WHAT TO PRODUCE:
No pictures go in the copy; everything else in the records below must be output exactly.

RECORDS SHOWN:
:::
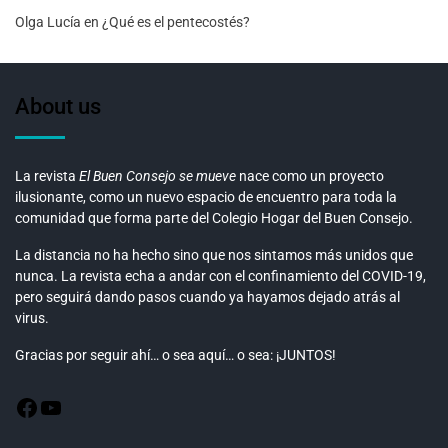
Olga Lucía
en
¿Qué es el pentecostés?
About us
La revista
El Buen Consejo se mueve
nace como un proyecto
ilusionante, como un nuevo espacio de encuentro para toda la
comunidad que forma parte del Colegio Hogar del Buen Consejo.
La distancia no ha hecho sino que nos sintamos más unidos que
nunca. La revista echa a andar con el confinamiento del COVID-19,
pero seguirá dando pasos cuando ya hayamos dejado atrás al
virus.
Gracias por seguir ahí… o sea aquí… o sea: ¡JUNTOS!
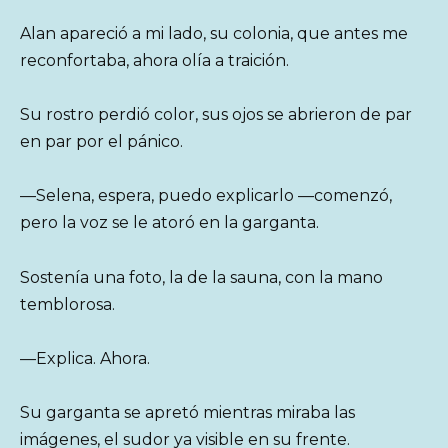
Alan apareció a mi lado, su colonia, que antes me
reconfortaba, ahora olía a traición.
Su rostro perdió color, sus ojos se abrieron de par
en par por el pánico.
—Selena, espera, puedo explicarlo —comenzó,
pero la voz se le atoró en la garganta.
Sostenía una foto, la de la sauna, con la mano
temblorosa.
—Explica. Ahora.
Su garganta se apretó mientras miraba las
imágenes, el sudor ya visible en su frente.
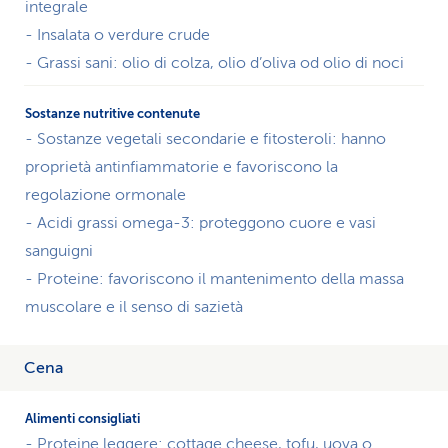
integrale
per
uno
- Insalata o verdure crude
spuntino.
- Grassi sani: olio di colza, olio d’oliva od olio di noci
- Sostanze vegetali secondarie e fitosteroli: hanno
proprietà antinfiammatorie e favoriscono la
regolazione ormonale
- Acidi grassi omega-3: proteggono cuore e vasi
sanguigni
- Proteine: favoriscono il mantenimento della massa
muscolare e il senso di sazietà
Cena
- Proteine leggere: cottage cheese, tofu, uova o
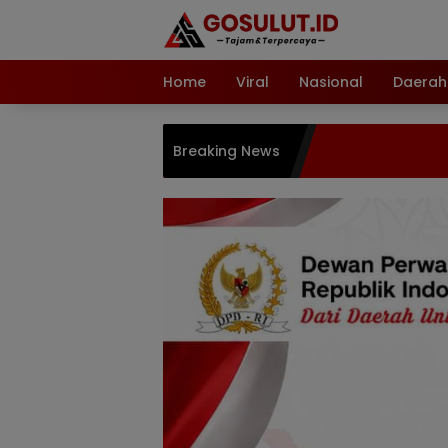
Langsung
ke
konten
Home
Viral
Nasional
Daerah
Breaking News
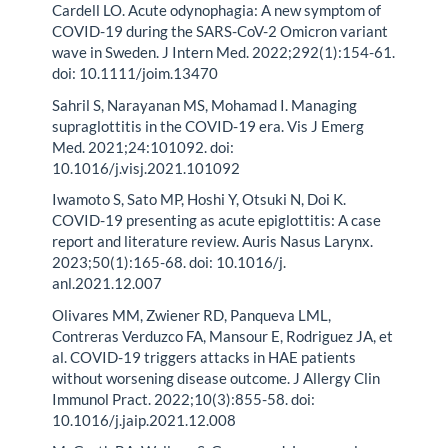
Cardell LO. Acute odynophagia: A new symptom of
COVID-19 during the SARS-CoV-2 Omicron variant
wave in Sweden. J Intern Med. 2022;292(1):154-61.
doi: 10.1111/joim.13470
Sahril S, Narayanan MS, Mohamad I. Managing
supraglottitis in the COVID-19 era. Vis J Emerg
Med. 2021;24:101092. doi:
10.1016/j.visj.2021.101092
Iwamoto S, Sato MP, Hoshi Y, Otsuki N, Doi K.
COVID-19 presenting as acute epiglottitis: A case
report and literature review. Auris Nasus Larynx.
2023;50(1):165-68. doi: 10.1016/j.
anl.2021.12.007
Olivares MM, Zwiener RD, Panqueva LML,
Contreras Verduzco FA, Mansour E, Rodriguez JA, et
al. COVID-19 triggers attacks in HAE patients
without worsening disease outcome. J Allergy Clin
Immunol Pract. 2022;10(3):855-58. doi:
10.1016/j.jaip.2021.12.008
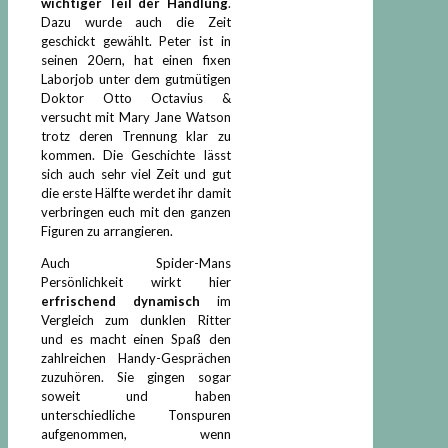
wichtiger Teil der Handlung
.
Dazu wurde auch die Zeit
geschickt gewählt. Peter ist in
seinen 20ern, hat einen fixen
Laborjob unter dem gutmütigen
Doktor Otto Octavius &
versucht mit Mary Jane Watson
trotz deren Trennung klar zu
kommen. Die Geschichte lässt
sich auch sehr viel Zeit und gut
die erste Hälfte werdet ihr damit
verbringen euch mit den ganzen
Figuren zu arrangieren.
Auch Spider-Mans
Persönlichkeit wirkt hier
erfrischend dynamisch
im
Vergleich zum dunklen Ritter
und es macht einen Spaß den
zahlreichen Handy-Gesprächen
zuzuhören. Sie gingen sogar
soweit und haben
unterschiedliche Tonspuren
aufgenommen, wenn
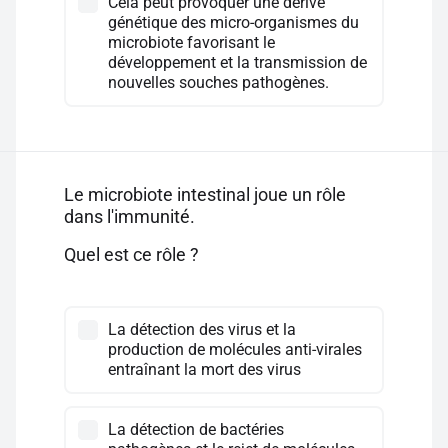
Cela peut provoquer une dérive
génétique des micro-organismes du
microbiote favorisant le
développement et la transmission de
nouvelles souches pathogènes.
Le microbiote intestinal joue un rôle
dans l'immunité.
Quel est ce rôle ?
La détection des virus et la
production de molécules anti-virales
entraînant la mort des virus
La détection de bactéries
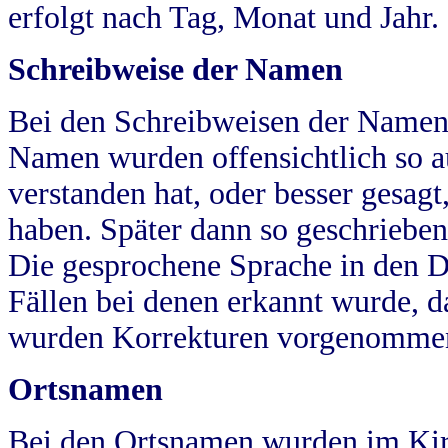
erfolgt nach Tag, Monat und Jahr.
Schreibweise der Namen
Bei den Schreibweisen der Namen
Namen wurden offensichtlich so a
verstanden hat, oder besser gesag
haben. Später dann so geschrieben
Die gesprochene Sprache in den Dö
Fällen bei denen erkannt wurde, da
wurden Korrekturen vorgenomme
Ortsnamen
Bei den Ortsnamen wurden im Kir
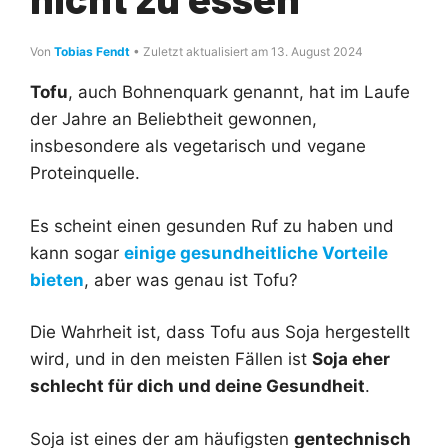
Von
Tobias Fendt
• Zuletzt aktualisiert am 13. August 2024
Tofu
, auch Bohnenquark genannt, hat im Laufe
der Jahre an Beliebtheit gewonnen,
insbesondere als vegetarisch und vegane
Proteinquelle.
Es scheint einen gesunden Ruf zu haben und
kann sogar
einige gesundheitliche Vorteile
bieten
, aber was genau ist Tofu?
Die Wahrheit ist, dass Tofu aus Soja hergestellt
wird, und in den meisten Fällen ist
Soja eher
schlecht für dich und deine Gesundheit
.
Soja ist eines der am häufigsten
gentechnisch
:::
RESPONSE AREA:
Olga Lucía
en
¿Qué es el pentecostés?
About us
La revista
El Buen Consejo se mueve
nace como un proyecto
ilusionante, como un nuevo espacio de encuentro para toda la
comunidad que forma parte del Colegio Hogar del Buen Consejo.
La distancia no ha hecho sino que nos sintamos más unidos que
nunca. La revista echa a andar con el confinamiento del COVID-19,
pero seguirá dando pasos cuando ya hayamos dejado atrás al
virus.
Gracias por seguir ahí… o sea aquí… o sea: ¡JUNTOS!
Alan apareció a mi lado, su colonia, que antes me
reconfortaba, ahora olía a traición.
Su rostro perdió color, sus ojos se abrieron de par
en par por el pánico.
—Selena, espera, puedo explicarlo —comenzó,
pero la voz se le atoró en la garganta.
Sostenía una foto, la de la sauna, con la mano
temblorosa.
—Explica. Ahora.
Su garganta se apretó mientras miraba las
imágenes, el sudor ya visible en su frente.
integrale
per
uno
- Insalata o verdure crude
spuntino.
- Grassi sani: olio di colza, olio d’oliva od olio di noci
- Sostanze vegetali secondarie e fitosteroli: hanno
proprietà antinfiammatorie e favoriscono la
regolazione ormonale
- Acidi grassi omega-3: proteggono cuore e vasi
sanguigni
- Proteine: favoriscono il mantenimento della massa
muscolare e il senso di sazietà
Cena
- Proteine leggere: cottage cheese, tofu, uova o
Langsung
ke
konten
Home
Viral
Nasional
Daerah
Breaking News
Cardell LO. Acute odynophagia: A new symptom of
COVID-19 during the SARS-CoV-2 Omicron variant
wave in Sweden. J Intern Med. 2022;292(1):154-61.
doi: 10.1111/joim.13470
Sahril S, Narayanan MS, Mohamad I. Managing
supraglottitis in the COVID-19 era. Vis J Emerg
Med. 2021;24:101092. doi:
10.1016/j.visj.2021.101092
Iwamoto S, Sato MP, Hoshi Y, Otsuki N, Doi K.
COVID-19 presenting as acute epiglottitis: A case
report and literature review. Auris Nasus Larynx.
2023;50(1):165-68. doi: 10.1016/j.
anl.2021.12.007
Olivares MM, Zwiener RD, Panqueva LML,
Contreras Verduzco FA, Mansour E, Rodriguez JA, et
al. COVID-19 triggers attacks in HAE patients
without worsening disease outcome. J Allergy Clin
Immunol Pract. 2022;10(3):855-58. doi:
10.1016/j.jaip.2021.12.008
wichtiger Teil der Handlung
.
Dazu wurde auch die Zeit
geschickt gewählt. Peter ist in
seinen 20ern, hat einen fixen
Laborjob unter dem gutmütigen
Doktor Otto Octavius &
versucht mit Mary Jane Watson
trotz deren Trennung klar zu
kommen. Die Geschichte lässt
sich auch sehr viel Zeit und gut
die erste Hälfte werdet ihr damit
verbringen euch mit den ganzen
Figuren zu arrangieren.
Auch Spider-Mans
Persönlichkeit wirkt hier
erfrischend dynamisch
im
Vergleich zum dunklen Ritter
und es macht einen Spaß den
zahlreichen Handy-Gesprächen
zuzuhören. Sie gingen sogar
soweit und haben
unterschiedliche Tonspuren
aufgenommen, wenn
Cela peut provoquer une dérive
génétique des micro-organismes du
microbiote favorisant le
développement et la transmission de
nouvelles souches pathogènes.
Le microbiote intestinal joue un rôle
dans l'immunité.
Quel est ce rôle ?
La détection des virus et la
production de molécules anti-virales
entraînant la mort des virus
La détection de bactéries
erfolgt nach Tag, Monat und Jahr.
Schreibweise der Namen
Bei den Schreibweisen der Namen
Namen wurden offensichtlich so a
verstanden hat, oder besser gesag
haben. Später dann so geschrieben
Die gesprochene Sprache in den Dö
Fällen bei denen erkannt wurde, da
wurden Korrekturen vorgenomme
Ortsnamen
Bei den Ortsnamen wurden im Kir
Von
Tobias Fendt
• Zuletzt aktualisiert am 13. August 2024
Tofu
, auch Bohnenquark genannt, hat im Laufe
der Jahre an Beliebtheit gewonnen,
insbesondere als vegetarisch und vegane
Proteinquelle.
Es scheint einen gesunden Ruf zu haben und
kann sogar
einige gesundheitliche Vorteile
bieten
, aber was genau ist Tofu?
Die Wahrheit ist, dass Tofu aus Soja hergestellt
wird, und in den meisten Fällen ist
Soja eher
schlecht für dich und deine Gesundheit
.
Soja ist eines der am häufigsten
gentechnisch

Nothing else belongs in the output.